Recopiez, s'il vous plaît, l'intégralité de l'article ci-dessous sur les femmes handicapées et l'inclusion, sans rien y modifier.

### EXTRAIT FOURNI:
☆ ☆ ☆ ☆ ☆
Les femmes handicapées, laissées pour compte dans les efforts d’inclusion


Anne Wafula Strike pour The gardian, 8 mars 2018 – Traduction : Nicole Dupont pour l’AFFA

Article original : Disabled women see #MeToo and think: what about us?

Anne Wafula Strike est une athlète britannique paralympique en fauteuil et une ambassadrice d’ADD International.

 

Lorsque l’on parle « d’inclusion » et de « diversité », on laisse souvent de côté le handicap. Le mouvement des femmes devrait être une opportunité de changer ce constat.

Les femmes handicapées continuent de se battre afin de trouver leur place au sein du mouvement des femmes. Des campagnes très médiatisées telles que #MeToo nous rappellent à quel point le chemin est encore long avant que nous puissions dire que nos voix sont entendues.
☆ ☆ ☆ ☆ ☆
### DONNÉES FOURNIES:

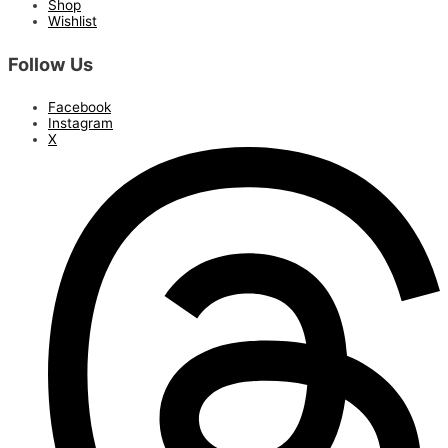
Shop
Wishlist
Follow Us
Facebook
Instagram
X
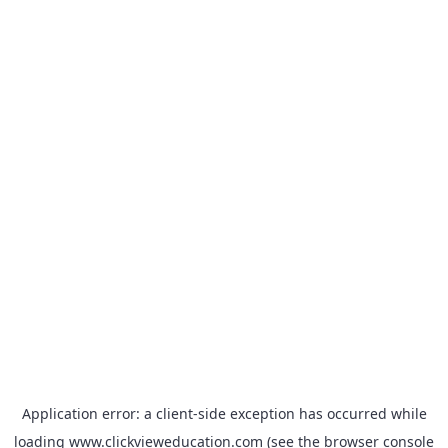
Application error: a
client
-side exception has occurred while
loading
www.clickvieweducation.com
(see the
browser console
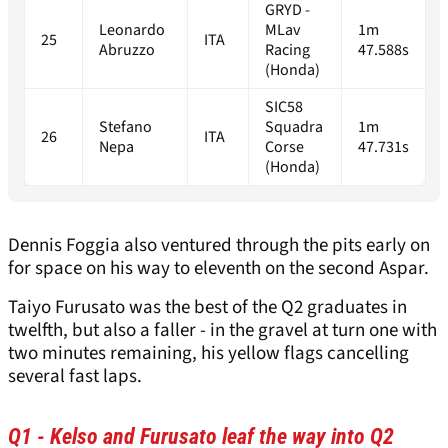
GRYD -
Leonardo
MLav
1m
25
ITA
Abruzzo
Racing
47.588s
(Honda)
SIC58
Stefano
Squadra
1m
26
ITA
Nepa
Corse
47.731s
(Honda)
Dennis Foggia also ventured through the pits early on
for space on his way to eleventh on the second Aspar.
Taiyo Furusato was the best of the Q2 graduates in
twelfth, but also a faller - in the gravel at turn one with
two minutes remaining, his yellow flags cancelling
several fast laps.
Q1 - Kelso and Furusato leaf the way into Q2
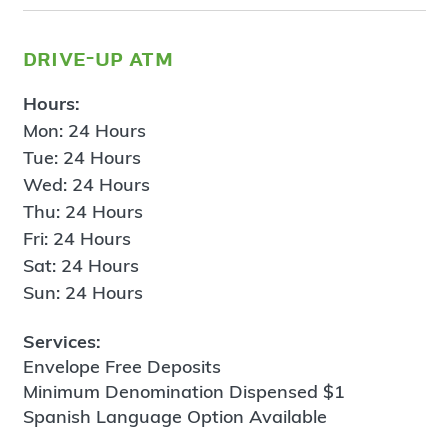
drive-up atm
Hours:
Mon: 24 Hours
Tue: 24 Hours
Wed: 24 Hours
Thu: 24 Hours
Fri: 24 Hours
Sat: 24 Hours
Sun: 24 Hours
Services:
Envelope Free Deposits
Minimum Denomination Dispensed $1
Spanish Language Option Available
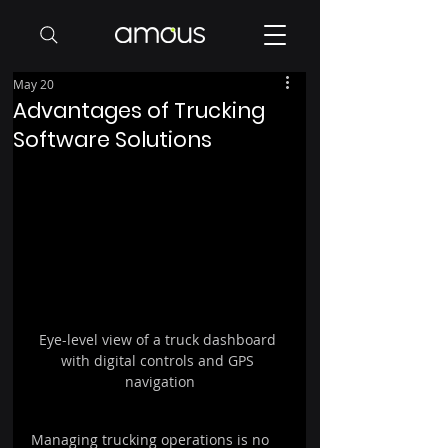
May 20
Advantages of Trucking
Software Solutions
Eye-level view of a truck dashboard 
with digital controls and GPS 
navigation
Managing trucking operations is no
☆ ☆ ☆ ☆ ☆
### RÉPONSE ÉCRITE:
Les femmes handicapées, laissées pour compte dans les efforts d’inclusion


Anne Wafula Strike pour The gardian, 8 mars 2018 – Traduction : Nicole Dupont pour l’AFFA

Article original : Disabled women see #MeToo and think: what about us?

Anne Wafula Strike est une athlète britannique paralympique en fauteuil et une ambassadrice d’ADD International.

 

Lorsque l’on parle « d’inclusion » et de « diversité », on laisse souvent de côté le handicap. Le mouvement des femmes devrait être une opportunité de changer ce constat.

Les femmes handicapées continuent de se battre afin de trouver leur place au sein du mouvement des femmes. Des campagnes très médiatisées telles que #MeToo nous rappellent à quel point le chemin est encore long avant que nous puissions dire que nos voix sont entendues.